**Trecho do documento**
##########

Em relação ao Tribal Brasil, foram produzidos trabalhos acadêmicos em outros

campos, como as produções de Kilma Farias, no trabalho de conclusão de curso da

licenciatura em Dança (BEZERRA, 2018), e na dissertação de mestrado em Ciência das

religiões (BEZERRA, 2017). Os trabalhos de Kilma, apesar de não estarem situados na

antropologia da dança, aproximam-se desse campo ao citar autoras como Healiinohomoku

(2013) que produz o texto sobre o balé também ser uma dança “étnica”, e ao buscar a

etnografia como método. Contudo, a proximidade que percebo entre o meu trabalho e a sua

pesquisa, está na relação entre corpo, movimento e som. A dissertação de mestrado de

Kilma Farias Bezerra (2017) tem como intuito a compreensão das relações entre

espiritualidade e o corpo na dança Tribal Brasil, a partir da interlocução com nove

bailarinas, alunas do curso de Formação em Tribal Brasil. Fui aluna e participante da

pesquisa, na qual ela analisa, a partir da etnografia, narrativas, tanto de escritas como de

dança, para então perceber relações entre corpo e espiritualidade. Segundo Kilma, a

proposta dessa pesquisa é compreender como a experiência de dançar modifica as alunas

em seu “ser”, articulando assim, memória, corpo e movimento, com espiritualidades que

não são religiosas. Para isso, Laban (1978), articulado com a fenomenologia, é um pilar

para observar a prática dos estudos das alunas, através dos vídeos gravados como avaliação.

##########

**Dados fornecidos**
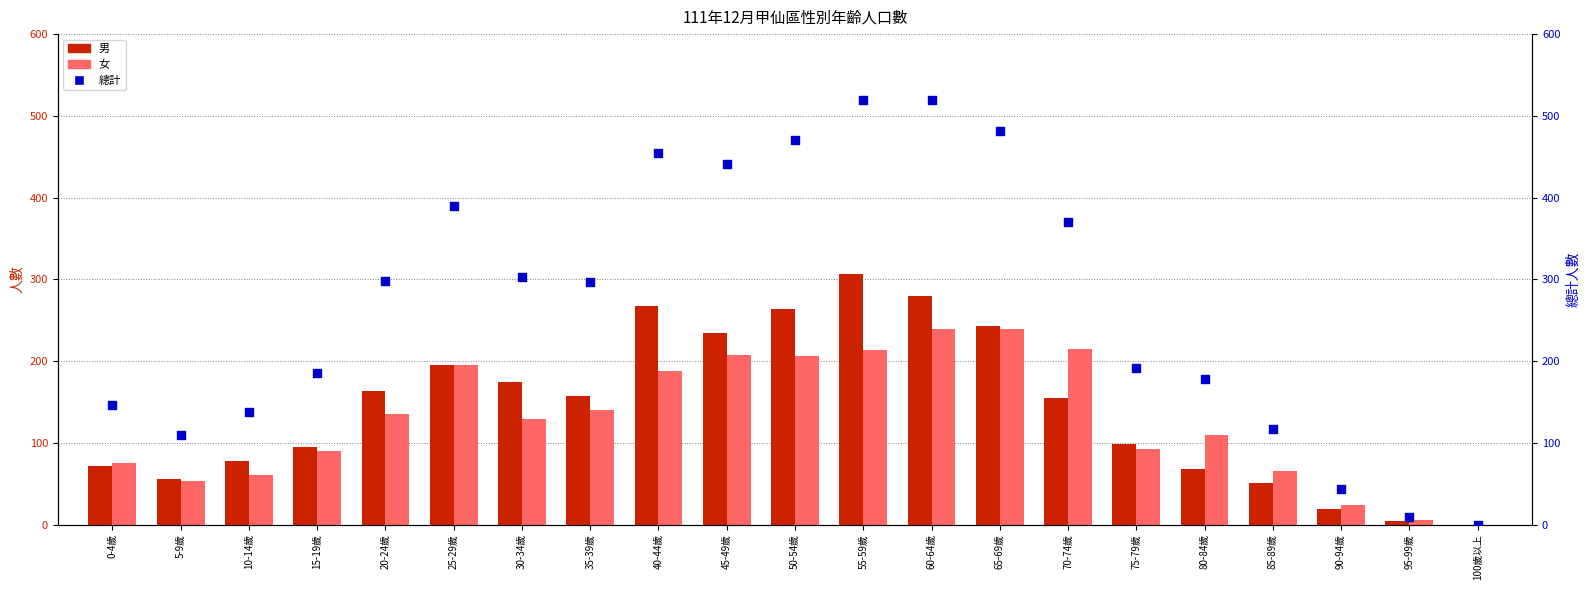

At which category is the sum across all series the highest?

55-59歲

##########

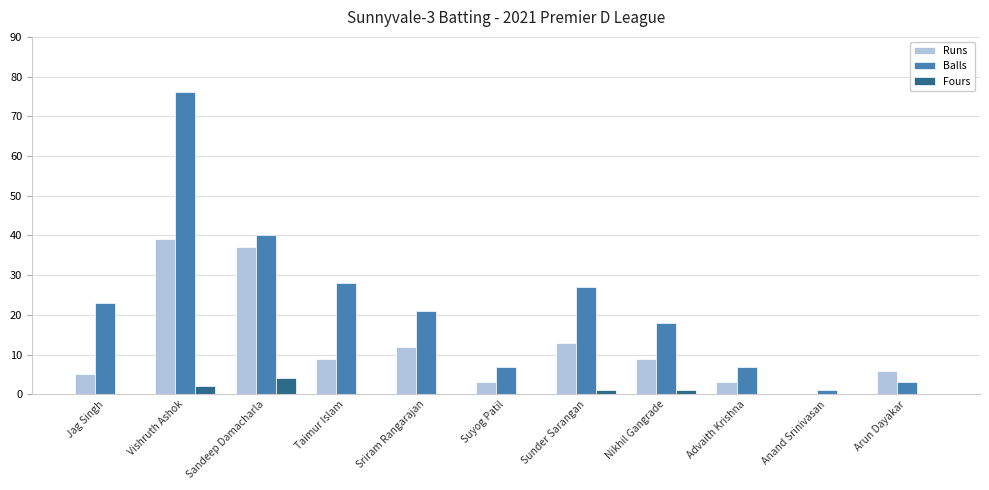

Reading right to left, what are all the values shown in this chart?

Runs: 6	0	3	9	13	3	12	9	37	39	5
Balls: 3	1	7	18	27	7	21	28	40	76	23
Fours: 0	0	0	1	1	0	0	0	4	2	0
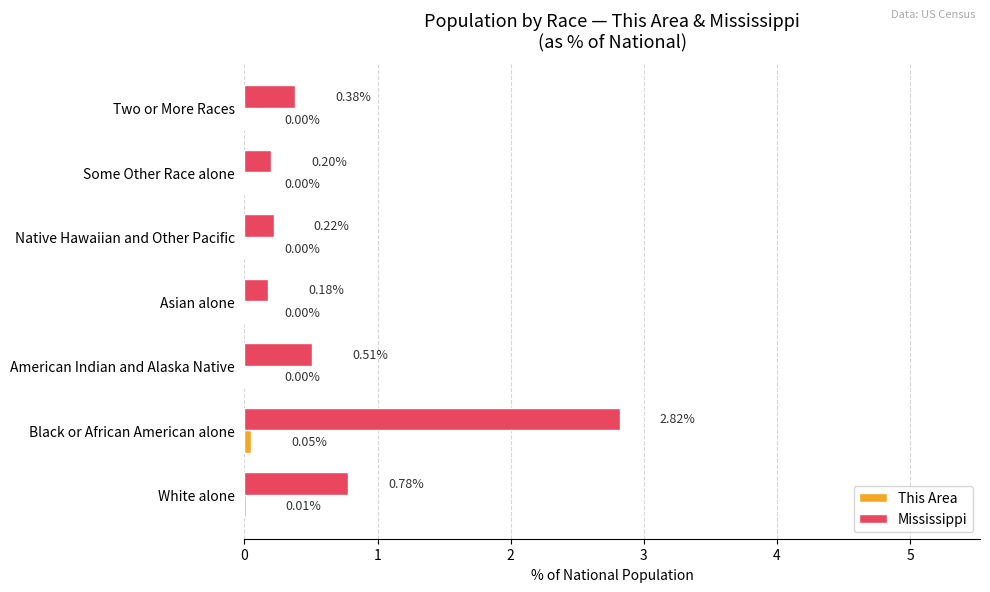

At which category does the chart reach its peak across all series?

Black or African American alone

##########

**Tarefas e exercícios**
• a. Diga se cada afirmação concorda com o texto sobre o Tribal Brasil, respondendo sim ou não e citando literalmente as palavras do texto que decidem: (i) a dissertação de mestrado de Kilma Farias Bezerra (2017) parte da interlocução com nove bailarinas; (ii) os trabalhos de Kilma estão situados na antropologia da dança; (iii) a pesquisa articula memória, corpo e movimento com espiritualidades religiosas.
• b. Reescreva sem alterações a passagem do texto sobre o Tribal Brasil que começa nas palavras "não são religiosas." e termina depois de "gravados como avaliação.".
Os itens não servem para nada aqui.

**Respostas esperadas**
• a.
(i) Sim: "a partir da interlocução com nove bailarinas"
(ii) Não: "apesar de não estarem situados na antropologia da dança"
(iii) Não: "com espiritualidades que não são religiosas"

• b.
não são religiosas. Para isso, Laban (1978), articulado com a fenomenologia, é um pilar

para observar a prática dos estudos das alunas, através dos vídeos gravados como avaliação.